▸ EXERCISE BRIEF
Copy out every one of the lines below word for word, leaving the pictures out.

▸ PROVIDED DATA
........

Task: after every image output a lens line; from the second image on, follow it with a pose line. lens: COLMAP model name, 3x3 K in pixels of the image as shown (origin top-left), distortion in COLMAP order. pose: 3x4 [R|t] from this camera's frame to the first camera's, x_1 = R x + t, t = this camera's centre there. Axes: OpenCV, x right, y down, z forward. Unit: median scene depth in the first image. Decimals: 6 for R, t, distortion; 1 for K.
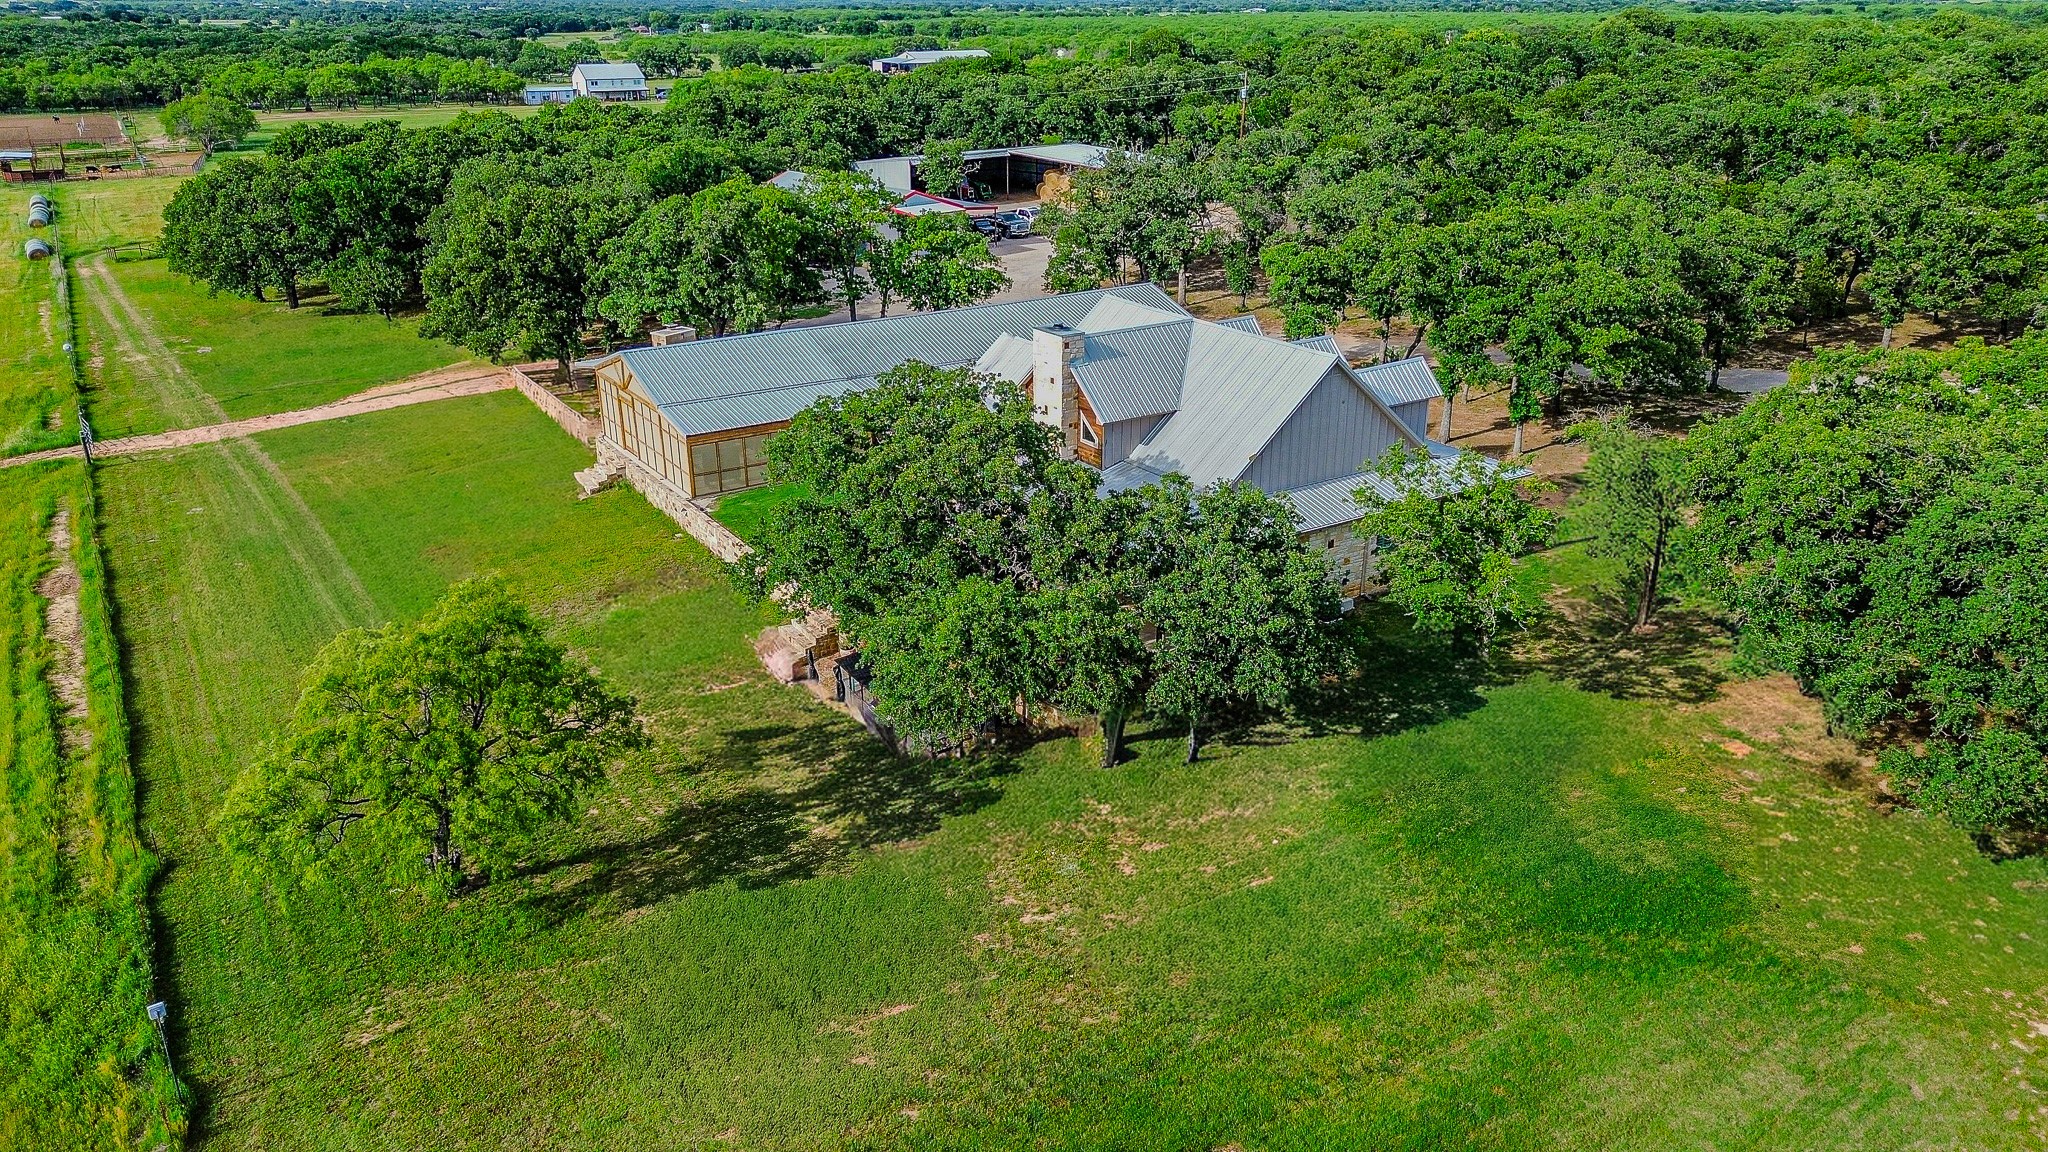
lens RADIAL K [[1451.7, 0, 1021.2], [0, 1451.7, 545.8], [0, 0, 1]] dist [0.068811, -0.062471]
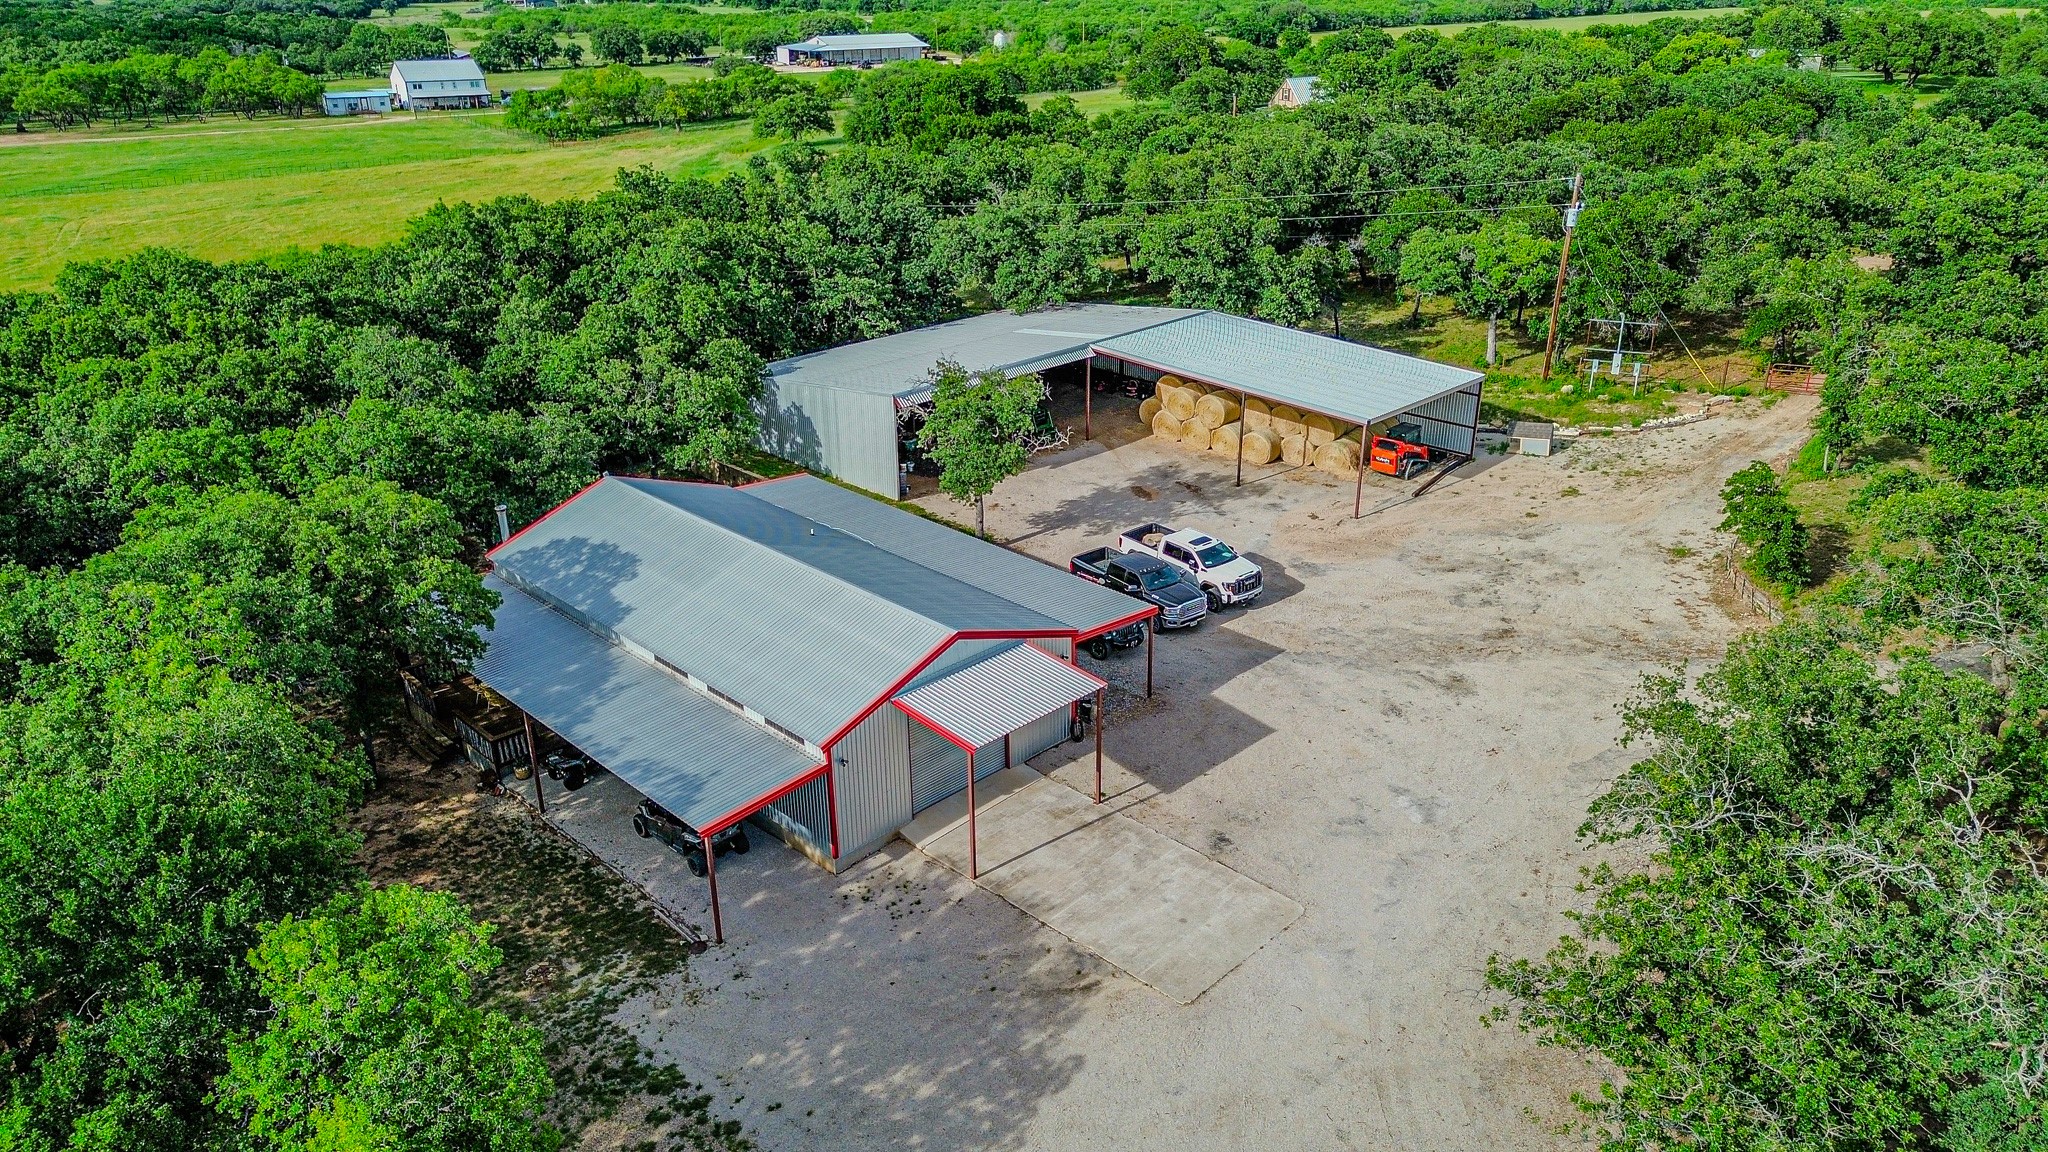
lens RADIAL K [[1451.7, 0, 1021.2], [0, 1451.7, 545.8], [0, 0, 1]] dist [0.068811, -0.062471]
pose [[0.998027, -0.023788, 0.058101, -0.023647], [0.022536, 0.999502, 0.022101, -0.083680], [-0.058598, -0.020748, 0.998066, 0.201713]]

........

▸ EXERCISE RESULT
Task: after every image output a lens line; from the second image on, follow it with a pose line. lens: COLMAP model name, 3x3 K in pixels of the image as shown (origin top-left), distortion in COLMAP order. pose: 3x4 [R|t] from this camera's frame to the first camera's, x_1 = R x + t, t = this camera's centre there. Axes: OpenCV, x right, y down, z forward. Unit: median scene depth in the first image. Decimals: 6 for R, t, distortion; 1 for K.
lens RADIAL K [[1451.7, 0, 1021.2], [0, 1451.7, 545.8], [0, 0, 1]] dist [0.068811, -0.062471]
lens RADIAL K [[1451.7, 0, 1021.2], [0, 1451.7, 545.8], [0, 0, 1]] dist [0.068811, -0.062471]
pose [[0.998027, -0.023788, 0.058101, -0.023647], [0.022536, 0.999502, 0.022101, -0.083680], [-0.058598, -0.020748, 0.998066, 0.201713]]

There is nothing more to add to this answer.